The best known of Sir Arthur Conan Doyle’s science fiction novels is of course The Lost World, chronicling the adventures of the extraordinary Professor Challenger. Professor Challenger featured in several of Conan Doyle’s other stories. Most are collected in the Wordsworth paperback volume The Lost World and Other Stories. I’ve reviewed The Lost World and The Poison Belt elsewhere, but the final two stories in this volume, The Disintegration Machine and When the World Screamed, are also not without interest.

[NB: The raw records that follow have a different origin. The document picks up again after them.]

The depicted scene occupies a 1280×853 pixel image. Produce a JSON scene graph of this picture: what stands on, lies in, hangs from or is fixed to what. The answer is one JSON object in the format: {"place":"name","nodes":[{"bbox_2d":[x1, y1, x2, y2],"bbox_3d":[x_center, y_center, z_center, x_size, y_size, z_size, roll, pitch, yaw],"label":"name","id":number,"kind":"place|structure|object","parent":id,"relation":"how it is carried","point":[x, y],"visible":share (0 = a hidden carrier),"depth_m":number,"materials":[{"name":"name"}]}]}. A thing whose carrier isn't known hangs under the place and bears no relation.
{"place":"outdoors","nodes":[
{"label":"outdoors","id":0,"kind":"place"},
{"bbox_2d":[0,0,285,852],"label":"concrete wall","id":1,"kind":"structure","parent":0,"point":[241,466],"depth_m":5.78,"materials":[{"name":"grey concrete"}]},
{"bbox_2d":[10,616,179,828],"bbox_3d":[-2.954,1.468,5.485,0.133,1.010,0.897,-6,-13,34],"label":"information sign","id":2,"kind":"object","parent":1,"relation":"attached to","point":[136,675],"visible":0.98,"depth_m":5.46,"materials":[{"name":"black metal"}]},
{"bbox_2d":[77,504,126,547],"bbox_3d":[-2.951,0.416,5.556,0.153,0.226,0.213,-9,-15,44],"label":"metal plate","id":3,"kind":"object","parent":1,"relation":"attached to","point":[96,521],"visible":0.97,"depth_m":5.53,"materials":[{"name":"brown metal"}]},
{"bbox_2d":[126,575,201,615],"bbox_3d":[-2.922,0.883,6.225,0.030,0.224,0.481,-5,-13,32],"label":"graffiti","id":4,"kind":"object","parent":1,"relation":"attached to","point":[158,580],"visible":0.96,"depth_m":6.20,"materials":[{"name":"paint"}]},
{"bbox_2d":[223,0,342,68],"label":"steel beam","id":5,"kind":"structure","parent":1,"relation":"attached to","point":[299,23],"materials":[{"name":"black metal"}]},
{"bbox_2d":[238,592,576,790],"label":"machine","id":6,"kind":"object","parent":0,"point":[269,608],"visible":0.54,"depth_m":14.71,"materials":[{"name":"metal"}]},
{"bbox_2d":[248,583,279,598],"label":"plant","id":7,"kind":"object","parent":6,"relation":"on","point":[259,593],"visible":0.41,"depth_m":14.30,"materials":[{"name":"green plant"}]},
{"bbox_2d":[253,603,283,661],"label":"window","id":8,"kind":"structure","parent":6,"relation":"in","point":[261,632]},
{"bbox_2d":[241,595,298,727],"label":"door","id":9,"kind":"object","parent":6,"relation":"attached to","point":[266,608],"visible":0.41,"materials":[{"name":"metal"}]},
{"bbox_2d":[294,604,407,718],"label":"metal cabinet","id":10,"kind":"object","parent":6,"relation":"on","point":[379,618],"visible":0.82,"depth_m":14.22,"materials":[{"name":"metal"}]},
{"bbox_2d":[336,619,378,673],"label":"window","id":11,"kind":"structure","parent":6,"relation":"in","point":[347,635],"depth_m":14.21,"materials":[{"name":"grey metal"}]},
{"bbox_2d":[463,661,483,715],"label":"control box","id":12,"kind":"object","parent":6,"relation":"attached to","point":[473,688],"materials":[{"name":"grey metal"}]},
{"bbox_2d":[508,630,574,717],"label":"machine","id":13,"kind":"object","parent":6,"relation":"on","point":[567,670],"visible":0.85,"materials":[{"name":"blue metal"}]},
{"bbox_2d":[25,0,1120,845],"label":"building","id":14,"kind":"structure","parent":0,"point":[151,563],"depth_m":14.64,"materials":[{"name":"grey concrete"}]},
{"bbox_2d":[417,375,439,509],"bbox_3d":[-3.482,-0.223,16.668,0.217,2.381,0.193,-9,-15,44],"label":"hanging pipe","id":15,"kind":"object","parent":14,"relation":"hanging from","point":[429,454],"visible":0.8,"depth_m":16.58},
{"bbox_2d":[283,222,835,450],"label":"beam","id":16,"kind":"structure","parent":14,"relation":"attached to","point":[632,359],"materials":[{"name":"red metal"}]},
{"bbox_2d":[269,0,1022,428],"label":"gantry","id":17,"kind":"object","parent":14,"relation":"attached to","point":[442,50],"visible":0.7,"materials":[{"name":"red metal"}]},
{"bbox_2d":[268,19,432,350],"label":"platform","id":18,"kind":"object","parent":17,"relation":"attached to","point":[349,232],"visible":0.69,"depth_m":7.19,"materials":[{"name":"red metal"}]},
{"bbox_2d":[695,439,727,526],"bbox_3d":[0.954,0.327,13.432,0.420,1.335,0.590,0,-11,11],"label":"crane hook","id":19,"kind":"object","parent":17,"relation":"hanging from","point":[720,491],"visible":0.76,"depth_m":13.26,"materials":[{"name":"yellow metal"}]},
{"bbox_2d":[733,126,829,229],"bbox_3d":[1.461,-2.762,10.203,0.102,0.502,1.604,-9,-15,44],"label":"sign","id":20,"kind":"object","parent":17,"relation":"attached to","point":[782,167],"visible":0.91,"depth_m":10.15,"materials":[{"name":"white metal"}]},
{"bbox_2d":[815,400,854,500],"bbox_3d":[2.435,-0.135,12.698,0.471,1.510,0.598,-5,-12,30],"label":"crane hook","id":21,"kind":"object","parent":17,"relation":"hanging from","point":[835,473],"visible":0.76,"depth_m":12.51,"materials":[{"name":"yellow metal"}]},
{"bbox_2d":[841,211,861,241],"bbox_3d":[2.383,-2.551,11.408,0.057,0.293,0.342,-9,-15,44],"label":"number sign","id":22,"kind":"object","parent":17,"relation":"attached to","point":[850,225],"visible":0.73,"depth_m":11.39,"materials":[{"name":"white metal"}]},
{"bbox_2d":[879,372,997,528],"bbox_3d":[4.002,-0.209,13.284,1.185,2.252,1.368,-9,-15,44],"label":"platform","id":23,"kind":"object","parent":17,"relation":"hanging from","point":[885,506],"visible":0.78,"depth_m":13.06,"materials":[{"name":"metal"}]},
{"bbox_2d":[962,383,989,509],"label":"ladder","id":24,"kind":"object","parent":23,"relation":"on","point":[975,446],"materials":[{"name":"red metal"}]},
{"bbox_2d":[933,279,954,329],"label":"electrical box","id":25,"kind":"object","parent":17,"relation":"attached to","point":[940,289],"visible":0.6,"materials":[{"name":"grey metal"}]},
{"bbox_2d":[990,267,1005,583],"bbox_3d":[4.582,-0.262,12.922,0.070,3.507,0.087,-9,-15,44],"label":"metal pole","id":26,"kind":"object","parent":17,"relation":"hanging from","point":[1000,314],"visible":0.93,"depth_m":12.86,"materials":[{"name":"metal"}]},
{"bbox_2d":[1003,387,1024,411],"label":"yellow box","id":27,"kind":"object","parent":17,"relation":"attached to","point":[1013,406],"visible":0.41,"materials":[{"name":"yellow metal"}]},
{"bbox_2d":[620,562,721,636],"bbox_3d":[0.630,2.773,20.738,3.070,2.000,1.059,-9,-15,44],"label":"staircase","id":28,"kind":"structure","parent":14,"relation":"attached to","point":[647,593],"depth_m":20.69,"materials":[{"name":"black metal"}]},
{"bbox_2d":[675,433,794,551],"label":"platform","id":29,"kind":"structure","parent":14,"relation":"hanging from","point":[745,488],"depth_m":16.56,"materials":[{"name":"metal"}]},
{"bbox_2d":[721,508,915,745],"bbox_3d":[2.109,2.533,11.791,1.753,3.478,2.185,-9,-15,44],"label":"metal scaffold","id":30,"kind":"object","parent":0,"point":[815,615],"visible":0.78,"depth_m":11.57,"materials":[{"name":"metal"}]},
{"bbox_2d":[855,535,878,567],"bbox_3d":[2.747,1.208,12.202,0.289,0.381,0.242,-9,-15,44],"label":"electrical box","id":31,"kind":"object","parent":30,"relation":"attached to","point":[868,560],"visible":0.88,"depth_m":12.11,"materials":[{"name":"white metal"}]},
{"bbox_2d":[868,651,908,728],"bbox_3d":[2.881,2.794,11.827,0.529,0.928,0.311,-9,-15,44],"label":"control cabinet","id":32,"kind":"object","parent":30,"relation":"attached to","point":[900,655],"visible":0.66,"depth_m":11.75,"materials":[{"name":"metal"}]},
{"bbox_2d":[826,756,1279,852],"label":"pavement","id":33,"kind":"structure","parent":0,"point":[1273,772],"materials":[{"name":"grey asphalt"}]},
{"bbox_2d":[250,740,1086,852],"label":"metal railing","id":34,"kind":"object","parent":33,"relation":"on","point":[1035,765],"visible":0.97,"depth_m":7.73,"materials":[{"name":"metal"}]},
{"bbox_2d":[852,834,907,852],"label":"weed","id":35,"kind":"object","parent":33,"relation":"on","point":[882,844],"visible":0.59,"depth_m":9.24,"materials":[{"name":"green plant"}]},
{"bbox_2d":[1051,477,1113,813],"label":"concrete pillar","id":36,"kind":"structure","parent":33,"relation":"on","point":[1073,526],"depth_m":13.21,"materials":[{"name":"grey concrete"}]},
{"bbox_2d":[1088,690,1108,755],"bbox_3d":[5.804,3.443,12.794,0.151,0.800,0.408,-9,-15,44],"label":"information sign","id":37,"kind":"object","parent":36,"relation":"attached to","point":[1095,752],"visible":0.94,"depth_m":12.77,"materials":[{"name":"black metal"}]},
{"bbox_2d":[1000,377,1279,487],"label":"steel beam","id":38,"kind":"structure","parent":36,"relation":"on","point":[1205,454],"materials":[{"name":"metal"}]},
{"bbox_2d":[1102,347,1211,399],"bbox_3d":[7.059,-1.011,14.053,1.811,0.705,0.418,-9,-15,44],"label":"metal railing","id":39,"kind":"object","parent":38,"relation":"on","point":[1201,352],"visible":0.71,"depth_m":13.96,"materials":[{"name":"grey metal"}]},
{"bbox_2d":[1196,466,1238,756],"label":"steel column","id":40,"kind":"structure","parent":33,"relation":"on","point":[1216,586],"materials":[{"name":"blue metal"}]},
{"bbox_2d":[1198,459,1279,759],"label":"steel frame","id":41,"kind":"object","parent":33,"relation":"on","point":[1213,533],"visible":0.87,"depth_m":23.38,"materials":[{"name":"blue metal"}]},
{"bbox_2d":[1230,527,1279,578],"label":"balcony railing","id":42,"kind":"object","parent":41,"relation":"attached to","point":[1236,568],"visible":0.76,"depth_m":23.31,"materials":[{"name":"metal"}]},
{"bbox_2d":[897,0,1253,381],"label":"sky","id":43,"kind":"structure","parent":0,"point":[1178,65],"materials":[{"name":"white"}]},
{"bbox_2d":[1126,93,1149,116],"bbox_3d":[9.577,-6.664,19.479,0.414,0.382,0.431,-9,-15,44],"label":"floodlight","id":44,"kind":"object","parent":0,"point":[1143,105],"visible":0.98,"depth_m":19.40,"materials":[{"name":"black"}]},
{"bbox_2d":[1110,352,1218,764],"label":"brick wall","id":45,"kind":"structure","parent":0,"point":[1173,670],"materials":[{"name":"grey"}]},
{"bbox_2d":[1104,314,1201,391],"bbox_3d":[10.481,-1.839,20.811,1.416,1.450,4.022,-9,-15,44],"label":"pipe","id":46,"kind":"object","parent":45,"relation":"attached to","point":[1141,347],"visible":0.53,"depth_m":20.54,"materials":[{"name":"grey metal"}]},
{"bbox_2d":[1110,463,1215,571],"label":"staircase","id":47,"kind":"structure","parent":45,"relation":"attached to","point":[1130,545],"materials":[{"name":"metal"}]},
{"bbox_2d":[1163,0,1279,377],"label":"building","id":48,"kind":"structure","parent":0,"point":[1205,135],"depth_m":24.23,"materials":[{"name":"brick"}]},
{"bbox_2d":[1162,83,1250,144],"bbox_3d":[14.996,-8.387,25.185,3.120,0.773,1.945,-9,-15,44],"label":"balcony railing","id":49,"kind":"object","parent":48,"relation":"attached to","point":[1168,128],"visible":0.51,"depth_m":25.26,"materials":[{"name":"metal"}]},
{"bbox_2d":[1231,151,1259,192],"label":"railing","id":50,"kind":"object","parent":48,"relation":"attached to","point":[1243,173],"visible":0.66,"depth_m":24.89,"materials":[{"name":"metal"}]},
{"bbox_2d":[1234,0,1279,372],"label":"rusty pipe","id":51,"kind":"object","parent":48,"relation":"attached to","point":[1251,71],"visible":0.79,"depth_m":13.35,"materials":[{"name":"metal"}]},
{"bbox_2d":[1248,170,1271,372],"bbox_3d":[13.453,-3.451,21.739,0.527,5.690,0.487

The Disintegration Machine dates from 1929. Professor Challenger has heard of what might be an amazing if terrifying scientific achievement or merely an imaginative fraud. But the potential dangers of Theodore Nemor’s disintegration machine are such that he cannot afford to ignore it.
Along with the newspaperman Malone (the only journalist he will tolerate) Professor Challenger sets out to discover if Nemor’s invention really can do what has been claimed for it. What Challenger sees in Nemor’s laboratory will shock him, but Professor Challenger knows how to handle the situation in his characteristically direct way. It’s an amusing story with a sting in the tail.
When the World Screamed, originally published in 1928, is much more interesting. Professor Challenger has become a convert to a startling theory about the nature of the Earth. He believes it’s alive. Literally. That it has a consciousness. The problem is that the Earth is apparently unaware of us. Professor Challenger intends to change that.
This is not a hippie-dippie Gaia-type story but it does illustrate the way in which Conan Doyle’s interests in both science and mysticism occasionally coalesce in an interesting way in his fiction.
The tales of Professor Challenger are varied in both quality and tone but all are very much worth reading.